Tuttavia ci sono segnali molto positivi, che non
sono le varie forme di certificazione etica delle
aziende, alle quali sono contrario. L'Italia è
la terra delle piccole e medie aziende, dove l'impresa
collima con l'imprenditore, e se l'imprenditore è
una persona integralmente morale l'impresa può
avere un comportamento etico. Tante piccole e medie
aziende italiane cercano di fare stare bene i loro
dipendenti, ne rispettano l'integrità e fanno
molto anche per la comunità.
E' possibile che dietro questo atteggiamento
ci sia la convinzione che un comportamento etico dell’impresa
possa generare un maggiore profitto?
No, queste sono le stupidaggini di chi interpreta
il magistero universitario come un modo per arricchirsi.
Non c'è nessuna prova che un comportamento
etico conduca al successo economico. Ci sono imprese
eticamente mal dirette che fanno grandi profitti e
imprese eticamente ben dirette che invece falliscono.
L'altra nozione ingannevole che certi accademici diffondono
è quella della sovrapposizione fra reputazione
ed etica. Il valore reputazionale, cioè l'immagine
esterna di eticità, non è il valore
etico. Si può farne uso attraverso una buona
politica di marketing e di pubbliche relazioni, ma
spesso ad altissimi valori reputazionali non corrisponde
un comportamento morale. Enron aveva un codice etico
strepitoso, passava per l'impresa che trattava meglio
i suoi dipendenti, perché aveva costruito un
marketing della propria immagine, ma di fatto il suo
comportamento era tutt'altro che etico.
Anche Bruxelles sta meditando di istituire
un codice etico per le imprese...
Bruxelles si occupi della corruzione della sua burocrazia
e ci lasci in pace. Io sono per l'autoregolazione
delle imprese. Meno legge c'è, meglio è.
E' possibile almeno contemplare un'educazione
etica per la dirigenza?
Certo! Ma bisogna rifarsi al concetto tedesco di
formazione. Si può insegnare alla gente a rispondere
a dilemmi etici, ci deve essere all'interno dell'impresa
un clima che renda possibile dire di no davanti a
cose alle quali la propria coscienza morale impone
di dire di no, senza correre il rischio di essere
licenziati. Ma non si può fare attraverso le
leggi e le certificazioni. Temo l'insorgenza di professionisti
dell'etica, che vanno a venderla in giro con la valigetta
alla mano. Per carità!
Il caso Parmalat ha fatto più danno
dal punto di vista etico o economico?
Quello Parmalat è un caso di corruzione, non
di bad governance: è un fallimento
dei controlli interni. Il problema morale di Parmalat,
quello che interessa gli scienziati sociali, è
come abbia fatto una cinquantina di persone a comportarsi
così per dieci anni e a conservare il segreto.

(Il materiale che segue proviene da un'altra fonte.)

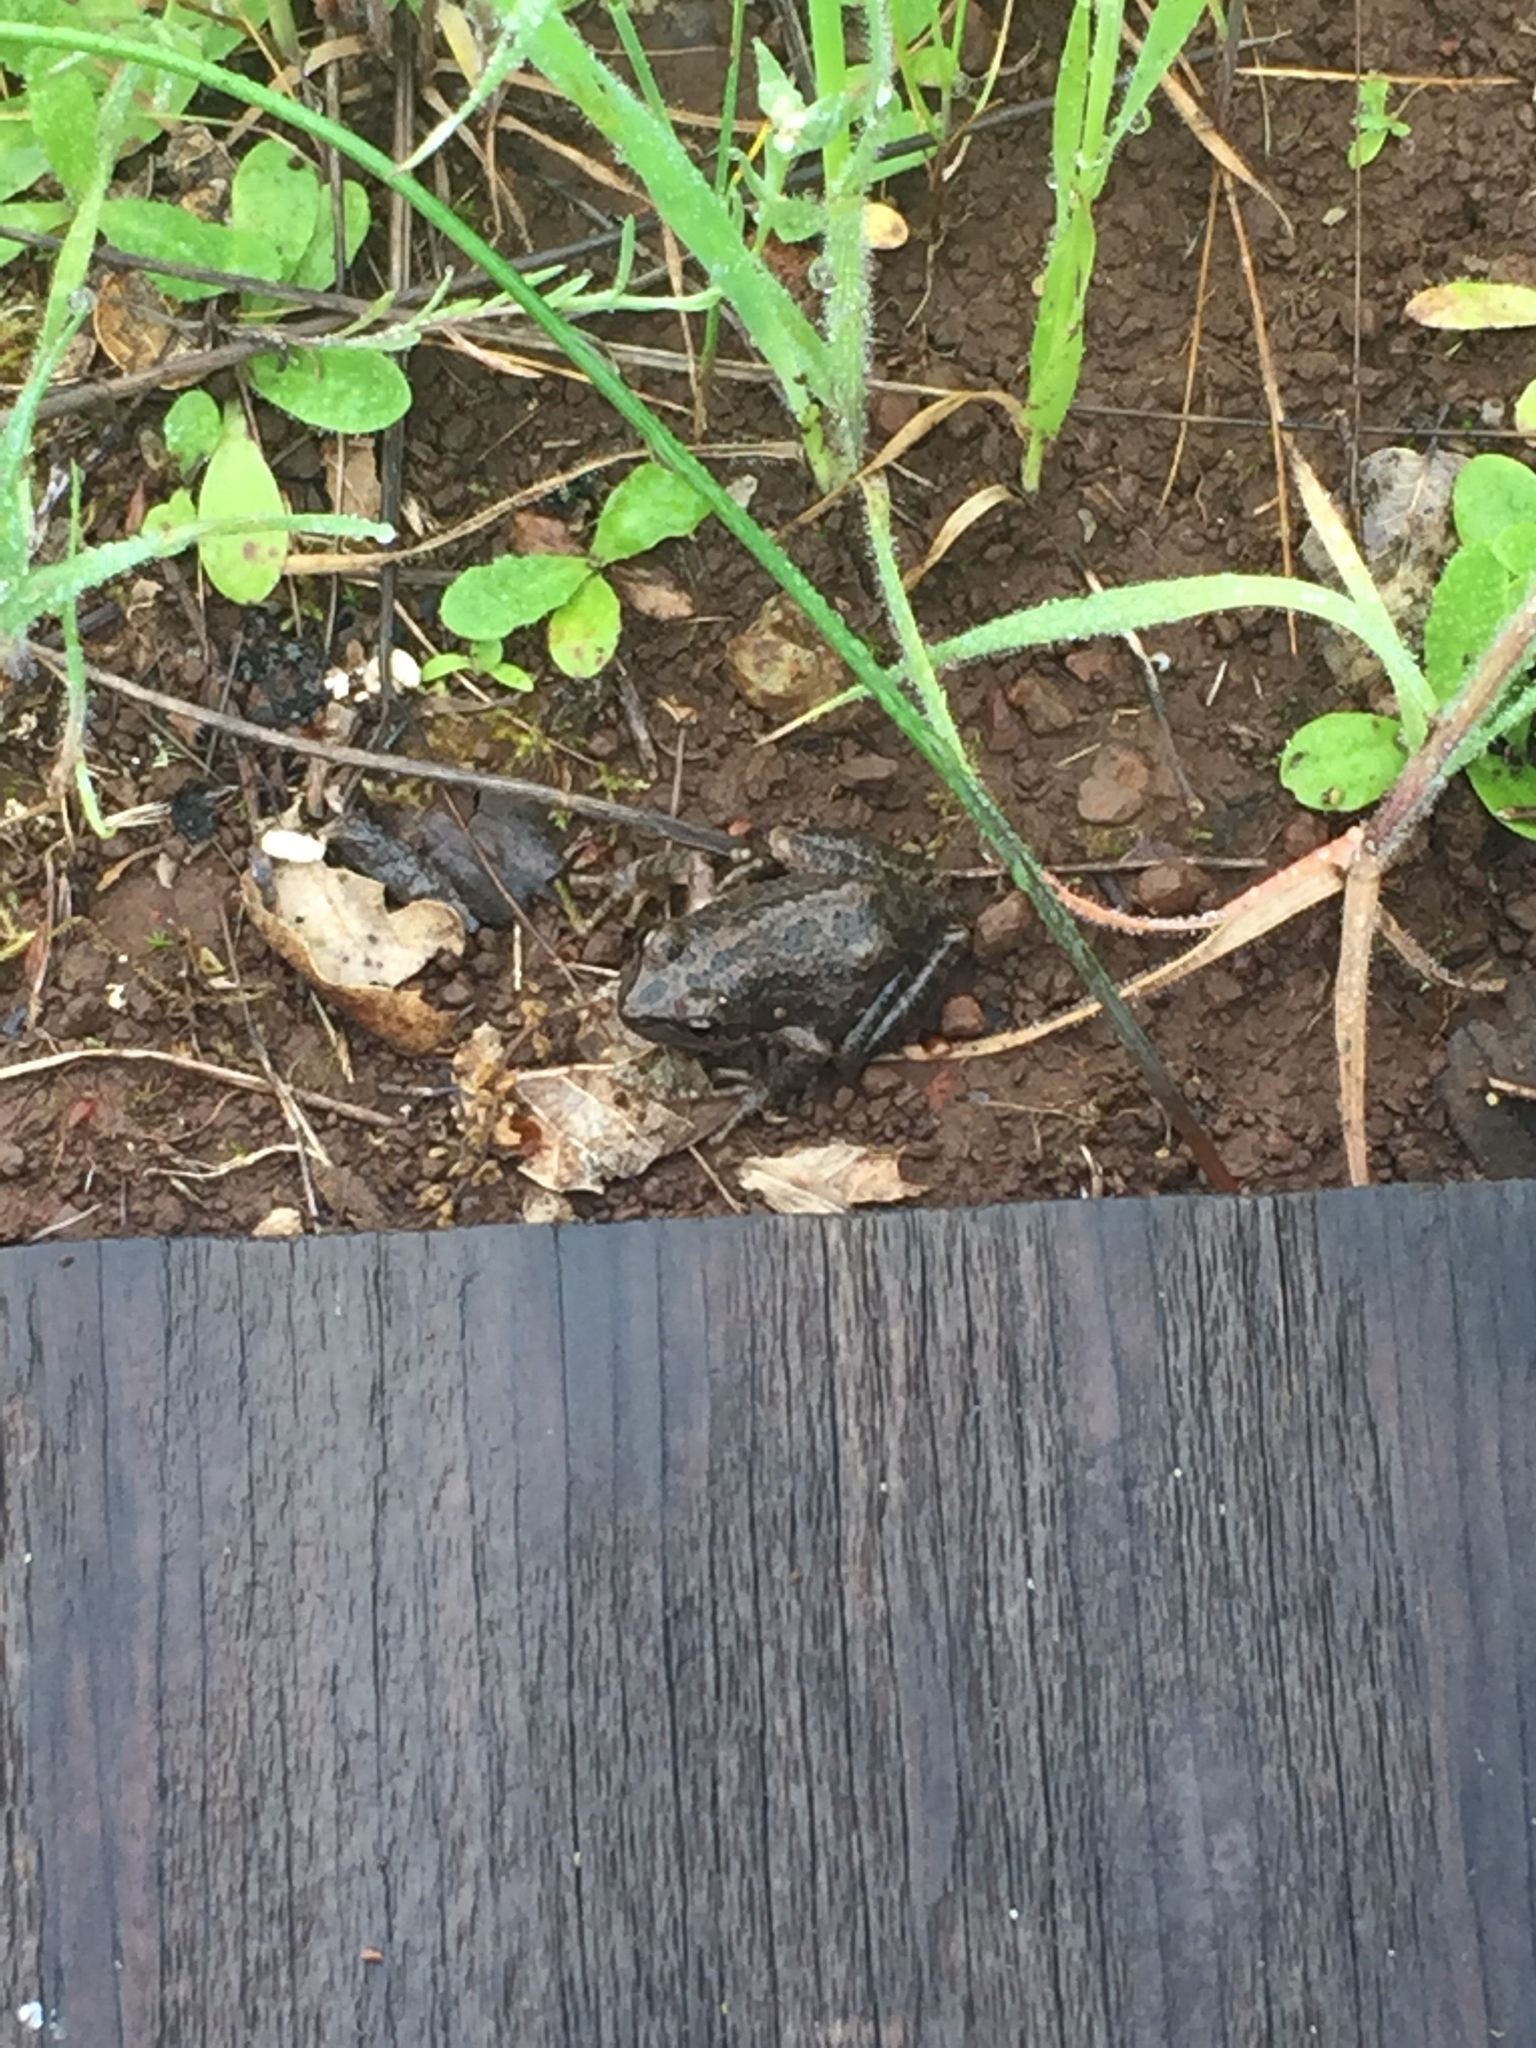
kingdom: Animalia
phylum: Chordata
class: Amphibia
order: Anura
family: Hylidae
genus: Pseudacris
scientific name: Pseudacris regilla
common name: Pacific chorus frog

E' un interrogativo che finora apparteneva all'antropologia
mafiosa, e adesso comincia ad appartenere all'antropologia
manageriale.
Che cosa manca al dibattito sull'etica delle
imprese?
L'elemento che sfugge è che l'etica di impresa
incorpora in sè la problematica del dono, della
gratuità dell'atto. Senza carità la
giustizia è crudele, senza giustizia la carità
è pelosa. Dobbiamo imparare a coltivare nella
nostra vita uno spazio in cui donare senza ricevere
nulla in cambio. Le imprese più etiche secondo
me sono quelle che agiscono anche in quei settori
dove non sono presenti imprenditorialmente: se do
dei soldi per i bambini di un Paese dove non ho neanche
una filiale o una banca compio un atto etico, che
servirà a rafforzare il valore morale dei miei
dipendenti e dei miei manager. Se poi alcuni miei
dipendenti fanno anche del volontariato, allora ho
fatto del bene alla mia società.
Quello del dono a fondo perduto non è solo
un messaggio cristiano, proviene anche dall'Islam:
le due religioni del Libro sono unite su questo tema.
Il concetto di fratellanza musulmana non va visto
solo nell'ottica del terrorismo. L'Islam è
fondato sul dono: basti pensare che le banche islamiche
fanno prestiti senza interesse. Perché quello
dell'etica delle imprese è un valore universale.